Case Law: Nethermere (St Neots) Ltd v Gardiner and Taverna
 IRLR 240
Point at issueThe Industrial Tribunal had to consider as a preliminary issue whether the applicants were “employees” employed under contracts of service or whether they were self- employed under contracts for services.
FactsMrs Gardiner was one of a number of outworkers engaged by a company, Nethermere (St Neots) Ltd, which manufactured trousers and also employed full- time staff in its factory. These outworkers were part-time and sewed trouser flaps and pockets using machines provided by the company. There were no fixed hours and they were paid according to the work that they did and were not obliged to accept any particular quantity of work.
Mrs Gardiner had previously worked in the factory as an employee up to 1976. In 1979 she began to do home work at first using her own machine but after a month or so the company supplied a machine. In general work was delivered to her and collected twice a day or daily. Mrs Gardiner worked all remaining 15 weeks of the 1979/80 financial year and worked all but 5 weeks of the next two years.
DecisionThe Industrial Tribunal found that Mrs Gardiner was engaged under a single contract of service. There had been a course of dealing over several years and mutual obligation had built up. The company appealed.
The EAT dismissed the appeal holding that whether a person worked under a contract of service or a contract for services was a question of law and not of fact. Since the particular circumstances of the case supported their view that they were not in business for themselves, the Industrial Tribunal had correctly concluded that the applicants were employed under contracts of service. The Court of Appeal in upholding the decision of the Industrial Tribunal decided that it could not interfere with the Tribunal’s decision because it had not misdirected itself in law or reached a perverse decision.

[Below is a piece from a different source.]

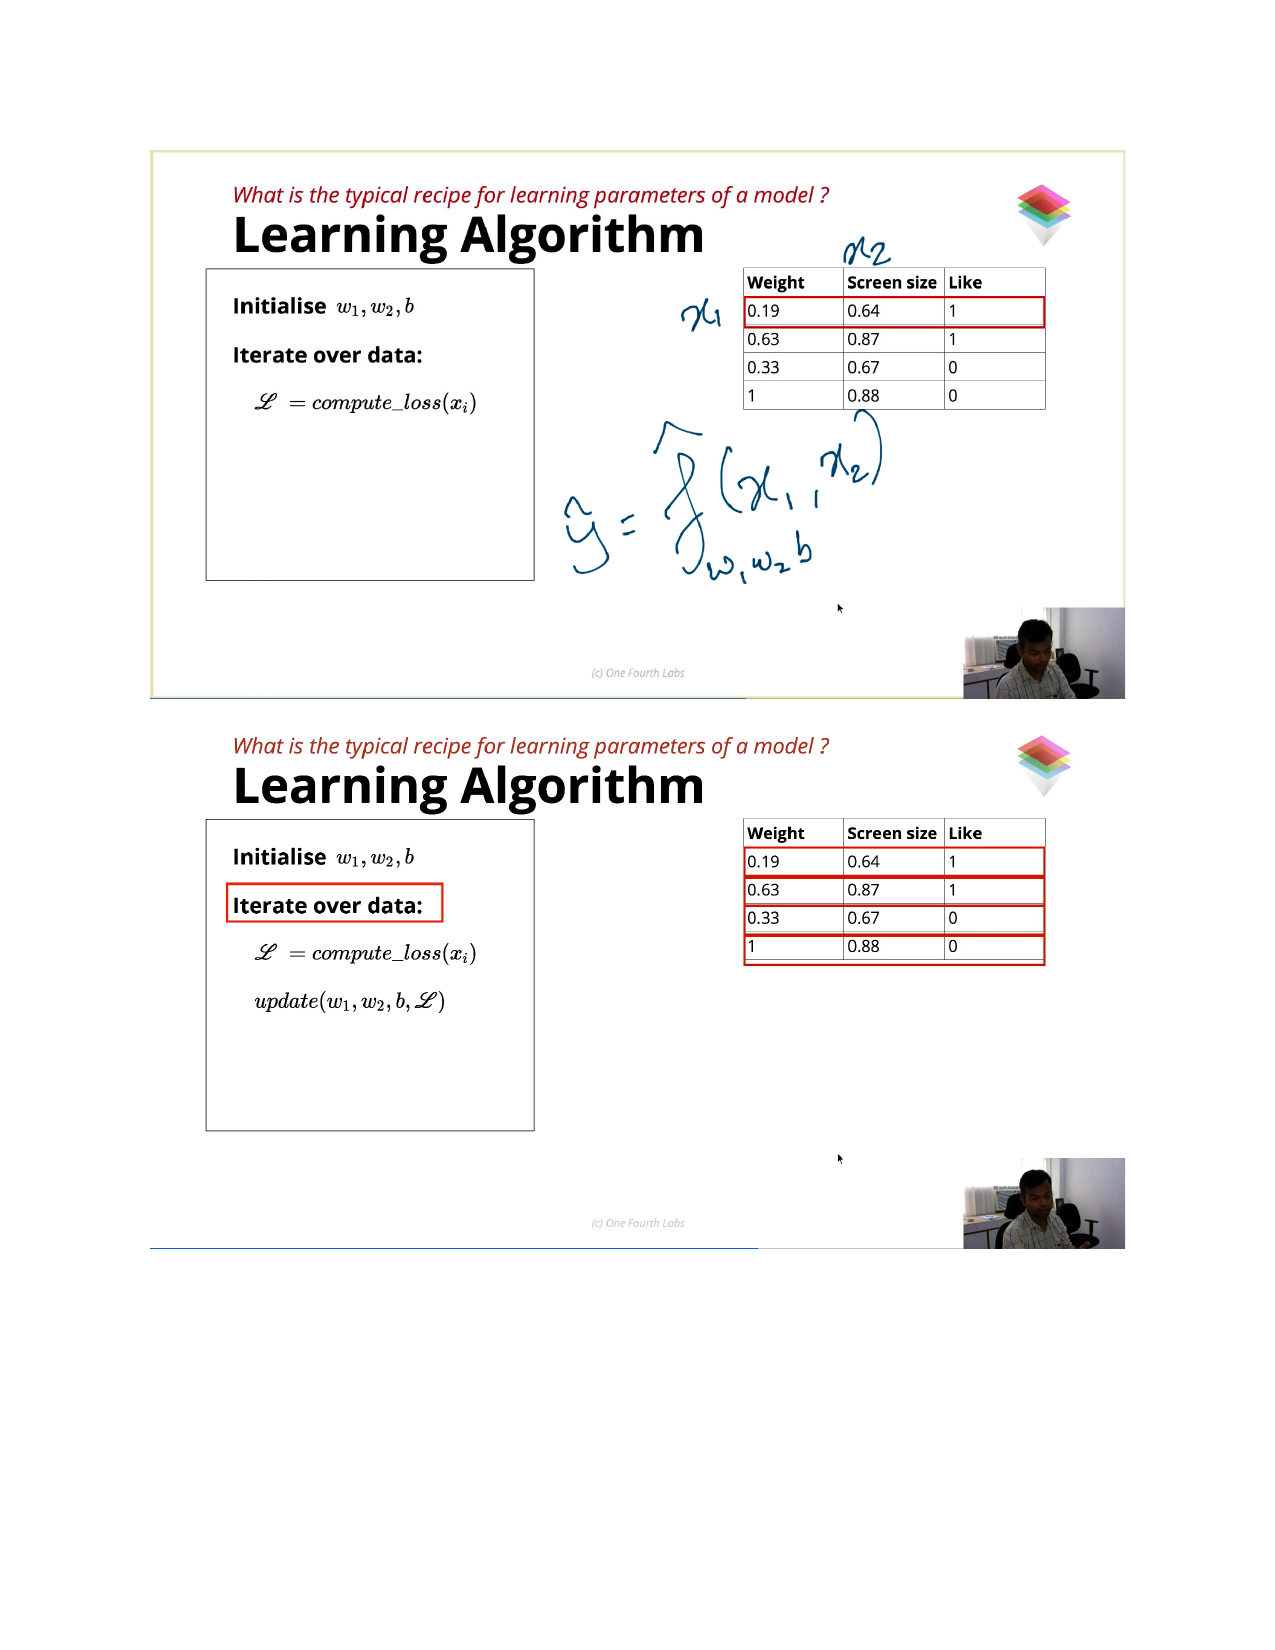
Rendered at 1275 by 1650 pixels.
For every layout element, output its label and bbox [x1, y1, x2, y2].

picture [150, 700, 1125, 1249]
picture [150, 150, 1125, 699]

CommentaryThe Court reasoned that a contract of service had the irreducible minimum obligation between the parties whereby the individual was paid for the work done and was obliged to provide his own work and skill in the performance of a service for the employer.
Referring back to the words of MacKenna J in the case of Ready Mixed Concrete (South East) Ltd v Minister of Pensions and National Insurance (see ESM7030), Stephenson LJ said
“I do not quote what he says of (i) and (ii) except as to mutual obligations:
“There must be a wage or other remuneration. Otherwise there will be no consideration, and without consideration no contract of any kind. The servant must be obliged to provide his own work and skill.”
There must, in my judgment, be an irreducible minimum of obligation on each side to create a contract of service. I doubt if it can be reduced any lower than in the sentences I have just quoted…”A contract of service could arise where a course of dealing continued over several years and mutual obligation had built up.
In summing up Dillon L.J. stated:
“There was a regular course of dealing between the parties for years under which garments were supplied daily to the outworkers, worked on, collected and paid for. If it is permissible on the evidence to find that by such conduct a contract had been established … I see no necessity to conclude that the contract must have been a contract for services and not a contract of service.”In this case the argument prevailed that the conduct over the years established mutuality of obligation. As regards the nature of the contract, the provision of machinery by the company and the absence of financial risk by the individuals, were more conclusive than the loose arrangements regarding hours of work and holidays.
It is often difficult to establish the necessary ongoing mutuality of obligation to change a series of short-term contracts into a single “umbrella” contract. By contrast see the case of Carmichael v National Power plc (see ESM7200).